Astrobiology: Life in the Universe

Astrobiology Science and Technology for Exploring Planets (ASTEP)


  1. Search for traces of life in Earth's oldest rocks

    PI: Arrhenius, Gustaf

    We aim at establishing criteria for distinguishing between biogenic and inorganic carbon and to apply them to the search for remnants of life in Earth’s oldest sedimentary rocks, found in in the Isua Supracrustal Belt (ISB) in southern West Greenland.

    Our earlier work has revealed that isotopically fractionated carbon, previously thought to be the hallmark of biogenic carbon, is actually a common product of disproportionation of ferrous carbonate (siderite). Extensive beds of such graphite bearing siderite formed upon injection of hot fluids into sequences of surface related ISB rocks when they were buried deep in the crust at high temperature and pressure.

    Before this was realized, such isotopically light carbon in the form of crystalline graphite was commonly considered biogenic and to represent the oldest and most strongly altered carbonaceous remnants of primitive life forms. The ferrous carbonate beds in which this graphite occurs were thought to be shallow water counterparts of the sedimentary banded iron formations (BIF) that we found to be practically devoid of syngenetic carbon.

    In contrast a recently discovered graded bed formation in the ISB contains layers of carbonaceous shale which is clearly of sedimentary origin. This material is one of the targets of our proposed investigation. Included in our study is also a series of carbon deposits from younger Archean and Proterozoic rocks in Africa, Australia and Scandinavia that are less strongly altered, as well as fluid deposited inorganic graphite from Greenland and Spain.

    A promising opportunity for recognizing biogenic carbon depends on the finding that carbonaceous material of biogenic origin at the level of metamorphism found in the ISB or lower retains non-graphitic puckered layer structures formed by the incorporation of characteristic defects. In contrast, fluid-deposited inorganic carbon crystallizes as graphite. High resolution structural studies of different types of Archean carbon thus form an important part of the study.

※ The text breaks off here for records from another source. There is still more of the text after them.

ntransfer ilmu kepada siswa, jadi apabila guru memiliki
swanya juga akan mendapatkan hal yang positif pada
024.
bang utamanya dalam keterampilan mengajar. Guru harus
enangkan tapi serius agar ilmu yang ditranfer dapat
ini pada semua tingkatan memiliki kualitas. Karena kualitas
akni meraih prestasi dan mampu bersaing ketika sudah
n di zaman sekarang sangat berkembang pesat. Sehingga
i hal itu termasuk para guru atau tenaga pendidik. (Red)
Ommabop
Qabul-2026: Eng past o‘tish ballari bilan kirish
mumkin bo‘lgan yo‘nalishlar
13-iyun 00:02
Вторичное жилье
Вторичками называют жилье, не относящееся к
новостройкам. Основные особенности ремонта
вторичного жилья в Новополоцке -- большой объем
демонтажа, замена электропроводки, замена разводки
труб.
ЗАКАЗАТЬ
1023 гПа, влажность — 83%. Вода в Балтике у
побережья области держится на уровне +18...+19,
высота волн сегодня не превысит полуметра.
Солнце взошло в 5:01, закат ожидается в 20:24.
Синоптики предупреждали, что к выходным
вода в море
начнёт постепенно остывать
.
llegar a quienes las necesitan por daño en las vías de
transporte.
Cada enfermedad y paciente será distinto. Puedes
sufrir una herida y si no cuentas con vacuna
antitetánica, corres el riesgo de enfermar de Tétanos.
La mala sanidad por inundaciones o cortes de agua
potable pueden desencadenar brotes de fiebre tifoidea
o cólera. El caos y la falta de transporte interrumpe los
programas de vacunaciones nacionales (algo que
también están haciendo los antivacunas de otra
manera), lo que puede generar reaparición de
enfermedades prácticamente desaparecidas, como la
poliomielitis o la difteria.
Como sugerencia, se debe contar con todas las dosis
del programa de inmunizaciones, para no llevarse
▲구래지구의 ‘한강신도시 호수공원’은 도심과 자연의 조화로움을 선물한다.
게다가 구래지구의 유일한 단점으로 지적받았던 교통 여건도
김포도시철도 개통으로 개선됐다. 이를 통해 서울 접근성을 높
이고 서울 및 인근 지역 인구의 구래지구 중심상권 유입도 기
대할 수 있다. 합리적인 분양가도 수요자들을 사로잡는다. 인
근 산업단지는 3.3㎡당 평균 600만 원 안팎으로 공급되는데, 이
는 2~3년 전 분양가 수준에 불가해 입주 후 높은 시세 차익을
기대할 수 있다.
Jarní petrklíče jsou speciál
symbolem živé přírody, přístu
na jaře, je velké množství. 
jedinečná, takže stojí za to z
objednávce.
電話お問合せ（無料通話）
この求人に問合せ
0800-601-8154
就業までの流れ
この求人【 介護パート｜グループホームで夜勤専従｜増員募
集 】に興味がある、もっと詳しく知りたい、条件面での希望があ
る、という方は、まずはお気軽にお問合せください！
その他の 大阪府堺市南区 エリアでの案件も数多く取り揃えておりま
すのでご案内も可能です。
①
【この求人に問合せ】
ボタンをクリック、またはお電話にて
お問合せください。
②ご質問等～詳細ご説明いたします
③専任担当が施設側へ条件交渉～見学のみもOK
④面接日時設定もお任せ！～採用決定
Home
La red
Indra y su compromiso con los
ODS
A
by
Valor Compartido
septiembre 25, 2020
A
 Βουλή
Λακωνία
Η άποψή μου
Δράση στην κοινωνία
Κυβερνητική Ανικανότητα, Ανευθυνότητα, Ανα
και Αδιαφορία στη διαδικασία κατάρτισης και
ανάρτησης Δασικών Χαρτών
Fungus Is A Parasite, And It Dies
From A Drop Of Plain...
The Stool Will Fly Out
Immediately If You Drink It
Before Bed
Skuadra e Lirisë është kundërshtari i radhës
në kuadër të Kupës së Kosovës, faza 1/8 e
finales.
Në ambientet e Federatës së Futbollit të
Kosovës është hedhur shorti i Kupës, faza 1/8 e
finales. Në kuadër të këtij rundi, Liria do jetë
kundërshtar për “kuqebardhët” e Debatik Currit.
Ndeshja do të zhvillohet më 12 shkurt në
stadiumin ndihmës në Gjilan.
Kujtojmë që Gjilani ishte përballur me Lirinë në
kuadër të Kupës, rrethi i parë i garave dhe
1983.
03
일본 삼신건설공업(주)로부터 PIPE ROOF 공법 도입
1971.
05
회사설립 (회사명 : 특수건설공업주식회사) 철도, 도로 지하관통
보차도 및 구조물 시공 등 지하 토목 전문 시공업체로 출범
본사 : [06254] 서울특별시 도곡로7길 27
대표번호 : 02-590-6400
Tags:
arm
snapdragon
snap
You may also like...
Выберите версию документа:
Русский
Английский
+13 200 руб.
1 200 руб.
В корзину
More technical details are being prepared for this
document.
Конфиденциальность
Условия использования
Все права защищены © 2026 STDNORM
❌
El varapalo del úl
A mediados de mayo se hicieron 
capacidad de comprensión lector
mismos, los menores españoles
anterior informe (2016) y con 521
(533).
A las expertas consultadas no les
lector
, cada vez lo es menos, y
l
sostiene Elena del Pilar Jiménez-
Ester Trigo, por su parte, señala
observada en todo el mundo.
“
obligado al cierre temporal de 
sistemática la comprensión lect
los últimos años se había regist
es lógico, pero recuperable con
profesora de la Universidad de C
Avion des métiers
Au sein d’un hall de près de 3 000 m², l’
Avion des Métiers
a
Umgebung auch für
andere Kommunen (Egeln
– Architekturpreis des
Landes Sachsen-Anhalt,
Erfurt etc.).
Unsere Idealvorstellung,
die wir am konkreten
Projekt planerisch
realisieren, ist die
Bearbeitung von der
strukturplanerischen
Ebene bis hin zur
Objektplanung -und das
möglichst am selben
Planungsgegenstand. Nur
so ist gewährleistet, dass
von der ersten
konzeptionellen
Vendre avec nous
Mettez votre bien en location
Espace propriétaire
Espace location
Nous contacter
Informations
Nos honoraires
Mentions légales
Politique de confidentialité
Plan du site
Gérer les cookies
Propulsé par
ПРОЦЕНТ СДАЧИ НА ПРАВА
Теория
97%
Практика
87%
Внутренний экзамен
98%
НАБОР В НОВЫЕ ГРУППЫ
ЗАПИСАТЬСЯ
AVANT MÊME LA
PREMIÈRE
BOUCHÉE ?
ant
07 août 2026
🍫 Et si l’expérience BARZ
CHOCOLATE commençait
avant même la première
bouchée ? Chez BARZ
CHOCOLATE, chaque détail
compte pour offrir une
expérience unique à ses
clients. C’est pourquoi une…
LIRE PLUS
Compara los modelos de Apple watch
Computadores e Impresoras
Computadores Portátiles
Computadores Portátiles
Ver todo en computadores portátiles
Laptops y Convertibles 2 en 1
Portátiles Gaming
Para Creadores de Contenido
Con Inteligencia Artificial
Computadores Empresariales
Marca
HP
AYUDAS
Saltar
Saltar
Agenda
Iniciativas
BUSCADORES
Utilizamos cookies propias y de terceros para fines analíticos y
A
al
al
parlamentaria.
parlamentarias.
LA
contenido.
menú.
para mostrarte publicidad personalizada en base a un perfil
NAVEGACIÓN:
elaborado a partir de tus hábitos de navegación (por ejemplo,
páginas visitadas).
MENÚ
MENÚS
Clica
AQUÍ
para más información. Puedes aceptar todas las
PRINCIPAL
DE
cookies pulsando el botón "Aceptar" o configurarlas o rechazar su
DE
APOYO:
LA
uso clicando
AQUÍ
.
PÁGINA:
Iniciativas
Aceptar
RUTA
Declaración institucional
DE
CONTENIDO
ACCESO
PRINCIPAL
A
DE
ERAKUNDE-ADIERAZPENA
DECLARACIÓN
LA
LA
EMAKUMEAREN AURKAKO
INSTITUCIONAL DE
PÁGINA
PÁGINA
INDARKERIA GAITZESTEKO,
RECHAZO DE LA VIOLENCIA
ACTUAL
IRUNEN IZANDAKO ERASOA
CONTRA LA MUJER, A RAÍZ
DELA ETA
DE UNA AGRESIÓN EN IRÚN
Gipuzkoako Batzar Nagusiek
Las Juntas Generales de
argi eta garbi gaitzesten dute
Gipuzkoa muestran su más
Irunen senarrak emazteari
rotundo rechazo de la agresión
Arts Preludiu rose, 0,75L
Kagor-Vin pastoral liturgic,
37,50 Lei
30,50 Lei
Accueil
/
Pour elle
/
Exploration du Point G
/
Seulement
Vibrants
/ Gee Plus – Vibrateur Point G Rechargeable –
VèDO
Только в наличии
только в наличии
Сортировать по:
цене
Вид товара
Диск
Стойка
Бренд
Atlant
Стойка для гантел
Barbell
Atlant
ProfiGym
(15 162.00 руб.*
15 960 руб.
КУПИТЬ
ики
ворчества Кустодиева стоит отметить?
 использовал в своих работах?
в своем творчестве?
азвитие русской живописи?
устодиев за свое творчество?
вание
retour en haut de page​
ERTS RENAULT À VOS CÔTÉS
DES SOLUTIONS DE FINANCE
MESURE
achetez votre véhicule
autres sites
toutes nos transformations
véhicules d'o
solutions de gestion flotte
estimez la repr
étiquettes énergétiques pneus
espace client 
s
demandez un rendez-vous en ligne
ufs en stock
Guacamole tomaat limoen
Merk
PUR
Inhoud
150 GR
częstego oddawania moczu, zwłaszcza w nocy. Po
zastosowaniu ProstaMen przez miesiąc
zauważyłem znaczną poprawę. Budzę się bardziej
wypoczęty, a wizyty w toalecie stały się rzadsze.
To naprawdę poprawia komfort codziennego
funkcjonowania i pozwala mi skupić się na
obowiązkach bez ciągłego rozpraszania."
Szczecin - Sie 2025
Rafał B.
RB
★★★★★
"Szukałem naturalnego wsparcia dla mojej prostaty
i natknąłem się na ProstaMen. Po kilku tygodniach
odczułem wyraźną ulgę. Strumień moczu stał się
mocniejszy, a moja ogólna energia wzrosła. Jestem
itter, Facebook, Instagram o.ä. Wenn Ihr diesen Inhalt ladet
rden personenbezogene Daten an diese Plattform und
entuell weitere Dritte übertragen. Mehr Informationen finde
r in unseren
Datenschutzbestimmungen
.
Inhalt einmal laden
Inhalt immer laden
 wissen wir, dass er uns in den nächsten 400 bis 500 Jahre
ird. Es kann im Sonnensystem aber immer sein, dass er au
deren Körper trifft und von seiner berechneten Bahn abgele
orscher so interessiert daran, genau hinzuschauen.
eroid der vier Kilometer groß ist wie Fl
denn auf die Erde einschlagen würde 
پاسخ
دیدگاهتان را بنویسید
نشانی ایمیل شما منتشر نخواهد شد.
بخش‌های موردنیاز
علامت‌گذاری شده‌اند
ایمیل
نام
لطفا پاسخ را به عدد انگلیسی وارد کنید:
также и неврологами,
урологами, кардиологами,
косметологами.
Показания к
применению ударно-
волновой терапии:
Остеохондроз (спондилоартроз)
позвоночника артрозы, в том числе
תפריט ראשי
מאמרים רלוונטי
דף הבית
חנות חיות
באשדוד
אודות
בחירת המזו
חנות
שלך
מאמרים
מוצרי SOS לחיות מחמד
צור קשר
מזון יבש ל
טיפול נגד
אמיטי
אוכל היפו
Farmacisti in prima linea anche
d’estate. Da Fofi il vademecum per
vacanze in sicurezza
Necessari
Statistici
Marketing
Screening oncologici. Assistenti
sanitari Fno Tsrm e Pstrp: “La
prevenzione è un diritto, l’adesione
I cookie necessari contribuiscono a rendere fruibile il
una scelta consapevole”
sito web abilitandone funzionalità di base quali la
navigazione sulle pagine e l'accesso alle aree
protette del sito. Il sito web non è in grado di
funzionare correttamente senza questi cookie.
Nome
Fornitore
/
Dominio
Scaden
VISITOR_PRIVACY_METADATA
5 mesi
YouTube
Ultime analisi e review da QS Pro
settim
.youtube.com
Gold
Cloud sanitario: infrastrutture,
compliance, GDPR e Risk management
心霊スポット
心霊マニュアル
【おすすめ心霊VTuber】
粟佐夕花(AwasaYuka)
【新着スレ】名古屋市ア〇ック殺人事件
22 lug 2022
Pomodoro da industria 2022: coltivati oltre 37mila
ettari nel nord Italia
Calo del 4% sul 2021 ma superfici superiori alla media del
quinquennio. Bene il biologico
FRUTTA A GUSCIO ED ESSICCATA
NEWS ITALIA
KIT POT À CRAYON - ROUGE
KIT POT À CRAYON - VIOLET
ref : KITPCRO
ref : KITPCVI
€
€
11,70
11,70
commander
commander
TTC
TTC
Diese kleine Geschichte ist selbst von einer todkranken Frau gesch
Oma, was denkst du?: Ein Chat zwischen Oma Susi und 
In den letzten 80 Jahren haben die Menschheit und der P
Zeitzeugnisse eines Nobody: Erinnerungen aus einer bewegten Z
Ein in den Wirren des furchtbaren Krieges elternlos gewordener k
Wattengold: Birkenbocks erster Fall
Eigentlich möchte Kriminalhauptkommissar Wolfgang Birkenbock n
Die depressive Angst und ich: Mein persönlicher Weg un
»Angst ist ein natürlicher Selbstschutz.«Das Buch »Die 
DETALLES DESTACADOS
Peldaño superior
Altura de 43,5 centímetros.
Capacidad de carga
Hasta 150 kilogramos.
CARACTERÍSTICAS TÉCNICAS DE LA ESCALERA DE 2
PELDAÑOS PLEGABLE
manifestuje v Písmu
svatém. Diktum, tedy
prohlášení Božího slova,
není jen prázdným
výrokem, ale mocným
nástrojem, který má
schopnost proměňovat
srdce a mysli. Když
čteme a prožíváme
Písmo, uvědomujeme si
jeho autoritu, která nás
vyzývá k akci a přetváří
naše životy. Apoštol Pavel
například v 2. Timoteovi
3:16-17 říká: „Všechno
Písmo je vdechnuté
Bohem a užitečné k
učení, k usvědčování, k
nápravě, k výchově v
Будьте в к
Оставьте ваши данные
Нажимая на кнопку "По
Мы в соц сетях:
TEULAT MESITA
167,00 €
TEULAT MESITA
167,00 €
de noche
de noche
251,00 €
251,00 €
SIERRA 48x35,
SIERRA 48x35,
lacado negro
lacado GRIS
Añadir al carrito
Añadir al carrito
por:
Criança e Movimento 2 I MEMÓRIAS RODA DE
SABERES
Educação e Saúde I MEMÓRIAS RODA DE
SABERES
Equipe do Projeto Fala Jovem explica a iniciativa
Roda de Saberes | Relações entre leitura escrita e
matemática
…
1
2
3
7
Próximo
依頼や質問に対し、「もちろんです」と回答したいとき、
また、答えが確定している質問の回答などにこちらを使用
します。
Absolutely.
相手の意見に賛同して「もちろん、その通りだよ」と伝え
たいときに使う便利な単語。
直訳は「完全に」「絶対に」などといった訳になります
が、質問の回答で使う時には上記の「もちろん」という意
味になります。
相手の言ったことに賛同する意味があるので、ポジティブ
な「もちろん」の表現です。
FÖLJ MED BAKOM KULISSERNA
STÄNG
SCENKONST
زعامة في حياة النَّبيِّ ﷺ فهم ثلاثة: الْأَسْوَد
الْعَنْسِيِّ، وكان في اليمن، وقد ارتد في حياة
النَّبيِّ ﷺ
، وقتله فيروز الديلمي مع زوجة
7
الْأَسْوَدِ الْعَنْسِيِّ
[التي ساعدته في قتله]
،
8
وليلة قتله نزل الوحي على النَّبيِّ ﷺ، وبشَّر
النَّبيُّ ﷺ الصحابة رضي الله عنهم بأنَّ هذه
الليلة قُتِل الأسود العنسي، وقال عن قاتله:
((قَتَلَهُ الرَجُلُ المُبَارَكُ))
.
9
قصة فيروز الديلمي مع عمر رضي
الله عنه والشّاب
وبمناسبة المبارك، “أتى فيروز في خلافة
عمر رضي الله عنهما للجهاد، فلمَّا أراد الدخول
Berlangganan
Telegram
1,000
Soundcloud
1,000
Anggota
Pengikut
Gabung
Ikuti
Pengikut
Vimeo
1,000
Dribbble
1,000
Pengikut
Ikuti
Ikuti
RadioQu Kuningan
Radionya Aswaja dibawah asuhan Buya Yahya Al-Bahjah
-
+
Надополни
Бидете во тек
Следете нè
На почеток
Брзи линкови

    We find that the carbon isotope fractionation in all samples varies over a relatively large range from particle to particle. The sources of this variability – isotopic exchange vs. heterogeneity in the source material or in the disproportionation catalysts remain to be investigated a.o. by detailed petrographic analysis of the host rock

    Residual bioorganic nitrogen and hydrogen have in the past been successfully exploited as indicators of progressive organic carbon maturation. Our analyses of the content and thermal release of nitrogen in carbon samples from the ISB has shown that inorganic nitrogen, accompanied by argon, is incorporated in graphite and carbonaceous matter from crustal fluids and superposed on the organic component. Further attempts will be made to distinguish between these sources by mode and strength of bonding of these gases.

    The techniques developed will be applicable also to defining the origin of carbonaceous matter if found on Mars.